### Given passage
╭──
Universal blame is usually reserved for the driver’s lack of hand-foot coordination. But often we can trace these missed shifts to a more mechanical source. Blame then usually shifts to the bellhousing but good blueprinting technique will point out that it’s ultimately more an issue of misalignment that can come from a combination of problems, something the engineers call tolerance stack-up.
Muncie four-speeds (foreground) use a ball bearing input shaft that can withstand a large amount of misalignment. Later Tremec five-speeds like this 3550 (background) use a tapered roller bearing for the input that do not function properly when faced with misalignment well. This is why late model transmissions demand that the bellhousing be at or within the 0.005-inch spec
To perform this alignment test correctly requires a magnetic base and a dial indicator. We prefer to remove the spark plugs from the engine and turn it slowly by hand using a ratchet on the crankshaft bolt. Never attempt to spin the engine with the starter motor.
It’s this stack-up that can cause the misalignment between the crank centerline and the center of the transmission’s input shaft. When this occurs, the input shaft is forced into a diverging line compared to the crankshaft centerline. Because the input shaft is supported by the pilot bushing or bearing, this misalignment forces the input shaft into a bind. Think of engine rpm as a force multiplier that aggravates an already bad situation.
In the past, this wasn’t a huge concern. Early manual transmissions like the GM Muncie four-speed, the Super T-10, Ford Top Loader, and Chrysler A-833 all employed a ball bearing to support the input shaft. These ball bearings will accept a significant amount of misalignment. The overall spec for manual transmission alignment is 0.005-inch. So if the input shaft was off by perhaps as much as 0.010 to 0.015-inch, these older transmissions could accommodate that mismatch and allowed the driver to complete the shift.
╰──
### Entries shown
╭──
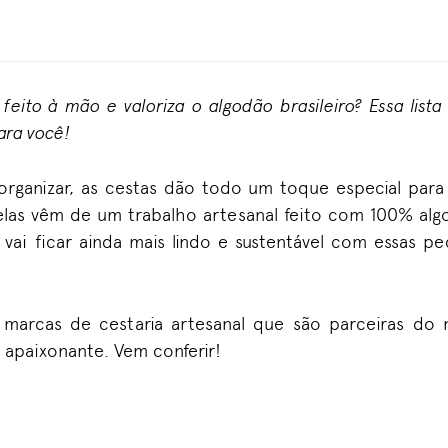
eito à mão e valoriza o algodão brasileiro? Essa list
ara você!
organizar, as cestas dão todo um toque especial para
las vêm de um trabalho artesanal feito com 100% alg
 vai ficar ainda mais lindo e sustentável com essas p
 marcas de cestaria artesanal que são parceiras do
apaixonante. Vem conferir!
╰──
### Activity list
#1 In the bellhousing alignment text, take the part that opens with the words containing "It’s this stack-up" and closes with "already bad situation.", and reproduce it with "force multiplier" replaced by "load multiplier".
#2 Extend the bellhousing alignment text, starting after its final sentence.
The records are separate material and are not part of the bellhousing alignment text.

### Answers for each item
#1
It’s this stack-up that can cause the misalignment between the crank centerline and the center of the transmission’s input shaft. When this occurs, the input shaft is forced into a diverging line compared to the crankshaft centerline. Because the input shaft is supported by the pilot bushing or bearing, this misalignment forces the input shaft into a bind. Think of engine rpm as a load multiplier that aggravates an already bad situation.

#2
Paint, dirt, debris, and high spots can all contribute to a parallelism problem so it’s best to completely clean the bellhousing. This one had thick paint on the transmission mounting surface that had to be removed. Take either a sanding block with 150 grit sandpaper or a whetstone to clean both mounting surfaces on your bellhousing to ensure there are no high spots that may cause a misalignment. This is also a good idea even for brand new bellhousings.
The new modern manual transmissions like the Tremec TKO / TKX five-speeds and the T-56 and Magnum version six-speeds employ a tapered roller bearing to support the input shaft. These bearings offer superior load capacity but are less tolerant of input shaft misalignment. That 0.005-inch spec is pretty much the limit especially for high rpm applications. That’s why it’s essential for late model transmissions that the bellhousing be checked to ensure that the input shaft and the crankshaft centerlines are within spec.
While previous stories merely focus on concentricity, QuickTime bellhousing’s Ross McCombs points out that the first dimension to check is the parallelism between the bellhousing flange on the engine and the bellhousing’s transmission mounting flange. McCombs emphasized that if those two surfaces are not within the parallel spec of 0.005-inch, this will also affect the concentricity test. In other words you will not be able to dial in the concentricity if the parallelism is out of spec.
The easiest way to check bellhousing parallelism is with a dial indicator placed 90-degrees to the trans mounting face. Then rotate the crank slowly and take readings every 90 degrees. We write the specs directly on the face with a Sharpie. A typical dial indicator will measure one full inch of travel with each hash mark representing 0.001-inch. Preload the dial indicator so it can travel in either direction. Watch the indicator needle move as you turn the engine slowly. If the needle indicates 0.090-inch, that means the bellhousing opening is moving inward 0.010-inch. If the indicator reads 0.010-inch, this is outward movement of the same distance. We prefer to zero the indicator at the 12 o’clock position and then check concentricity every 90 degrees. We also use an arrow to indicate the direction the bellhousing opening is moving either side to side or up and down. This new Lakewood bellhousing (left) checked within 0.002-inch using the stock factory dowel pins so it did not need to be relocated. This particular aftermarket reproduction bellhousing on the same big-block (right) tested extremely poorly with 0.055-inch of run-out. This may be brought into spec with 0.021-inch offset dowels placed pointed toward the 5 o’clock position. But if not, the bellhousing would have to be modified by a competent machinist. It might be easier and less expensive just to buy a new Lakewood bellhousing.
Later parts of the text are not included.